Fiction Reviews


Fury

(1954 / 2019) C. L. Moore, Gollancz, £8.99 / Can$17.99 / US$14.99, pbk, 212pp, ISBN 978-1-473-22255-7

 

This was originally published in 1954 but has recently been re-released as part of Gollancz’s new ‘Golden Age Masterworks’ series.

Broken Your planet? Never mind, move to another one and start again. That is exactly what Earthlings have done in this reissued pulp classic. Having destroyed the Earth in an atomic war, the survivors have emigrated to Venus for a new life.

Most people live in underwater cities as the surface land jungles are deadly in wild-life and vegetation. A few intrepid adventurers are fighting a losing battle to tame the vicious wilderness.

The rich have granted themselves very long lives, up to a thousand years, a luxury not shared with most of the population. The rich call themselves immortals, though they do not live forever. Much of their time is spent in long drawn out Machiavellian schemes against one another, played over centuries. Having so much time on their hands has made the immortals patient as well as cunning.

It is as though the Morlocks and Eloi of Wells’ The Time Machine have swapped rolls. The rich (Eloi) have become the hidden monsters, with the workers and surface dwellers at their mercy. Artefacts and animal skins from the surface become fashion accessories underwater. One woman wears a coat that feels so good from secretions it injects into her that she won’t take it off even knowing it will actually eat her, and make her enjoy it right to the end.
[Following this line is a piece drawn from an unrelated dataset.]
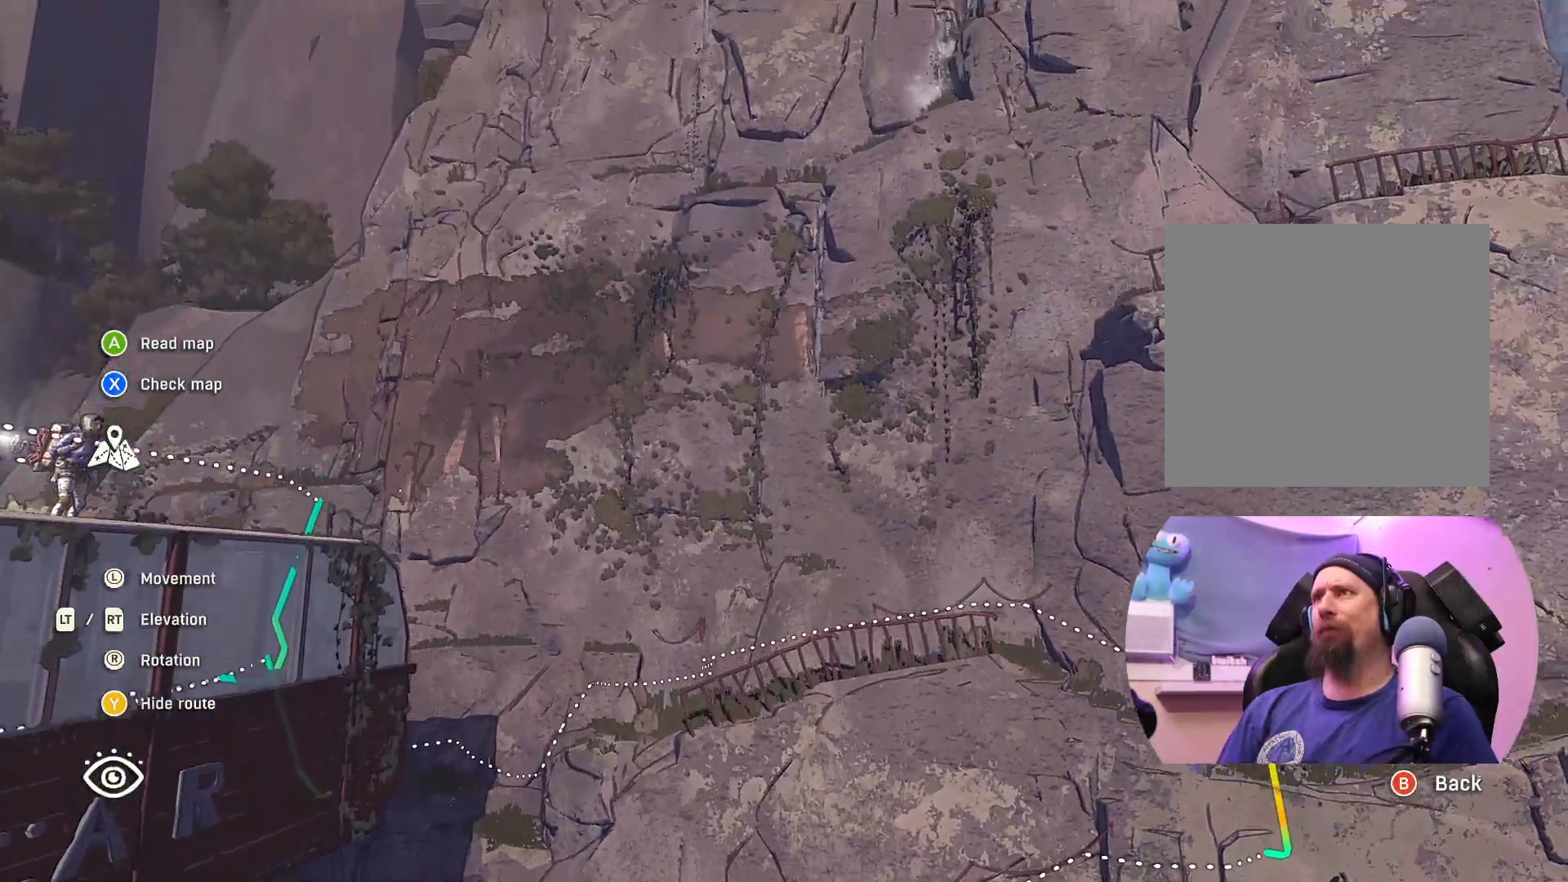
{"buttons": ["R2"], "left_stick": "down", "right_stick": "center", "events": [[50, "left_stick", "right"], [150, "R2", "up"], [167, "left_stick", "down-right"], [300, "left_stick", "down"], [433, "R2", "down"]]}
As a result of one power-struggle, Sam Reed is raised up convinced that he is a mere mortal, until he hits eighty and realizes the truth – he is an immortal. An attempted assassination attempt had left him in a forty-year coma. He recovers, poses rather absurdly as his own son, and seeks revenge, seeking to force the undersea dwellers to the surface to have to fight the land reclamation struggle or perish.

Sam is not a hero, or anti-hero, but at times an outright villain. He is as ruthless and embittered as his plot-fixated father, and not without weaknesses, such as his fetish for blue-eyed women.

Venus is a well created World, both on land and with the descriptions of its deep sea cities. Many of the horrors of the jungle would be a big influence on Harry Harrison’s Deathworld series. Sam Reed is acknowledged by Alfred Bester as a key inspiration for Gulley Foyle in The Stars My Destination.

This is a fast moving story, set on a Venus that was already known to be too hot for such settlement, but it is great fun, with very imaginative ideas.

The message is that survival of humanity as a species does not allow us to take our luxuries and comforts or wealth with us. Circumstances will force us back to the primal need to fight and struggle, with Sam pushed largely against his will into serving as a catalyst for that.

Though Kuttner alone has his name on the cover, the book was written in collaboration with his wife, C. L. Moore, as a sequel to their novella story, Clash By Night, from 1943.

The closing two-word epilogue twist to this story is one of the best in SF history.